● **What you have to do**
Given the records underneath, please repeat exactly the lines from the line with "désignation" through the line with "Instellingen aanpassen", passing over any picture.

● **Stored data**
::::::
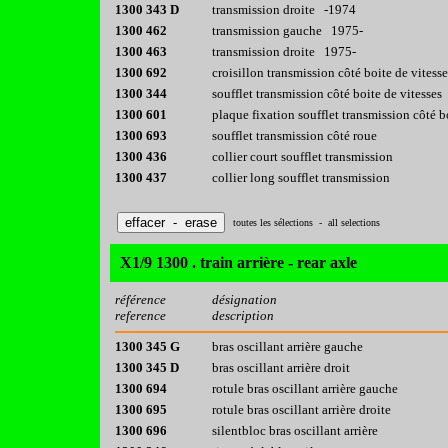
1300 343 D
transmission droite -1974
1300 462
transmission gauche 1975-
1300 463
transmission droite 1975-
1300 692
croisillon transmission côté boite de vitesse
1300 344
soufflet transmission côté boite de vitesses
1300 601
plaque fixation soufflet transmission côté b
1300 693
soufflet transmission côté roue
1300 436
collier court soufflet transmission
1300 437
collier long soufflet transmission
toutes les sélections - all selections
X1/9 1300 . train arrière - rear axle
référence
désignation
reference
description
1300 345 G
bras oscillant arrière gauche
1300 345 D
bras oscillant arrière droit
1300 694
rotule bras oscillant arrière gauche
1300 695
rotule bras oscillant arrière droite
1300 696
silentbloc bras oscillant arrière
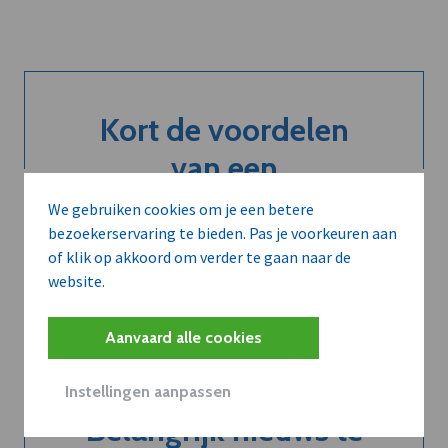
Kort de voordelen
van een
abonnement...
We gebruiken cookies om je een betere
bezoekerservaring te bieden. Pas je voorkeuren aan
of klik op akkoord om verder te gaan naar de
website.
Neem dVO Leads
Aanvaard alle cookies
Instellingen aanpassen
Belangrijk nieuws te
::::::
● **Exercise result**
désignation
reference
description
1300 345 G
bras oscillant arrière gauche
1300 345 D
bras oscillant arrière droit
1300 694
rotule bras oscillant arrière gauche
1300 695
rotule bras oscillant arrière droite
1300 696
silentbloc bras oscillant arrière
Kort de voordelen
van een
abonnement...
We gebruiken cookies om je een betere
bezoekerservaring te bieden. Pas je voorkeuren aan
of klik op akkoord om verder te gaan naar de
website.
Neem dVO Leads
Aanvaard alle cookies
Instellingen aanpassen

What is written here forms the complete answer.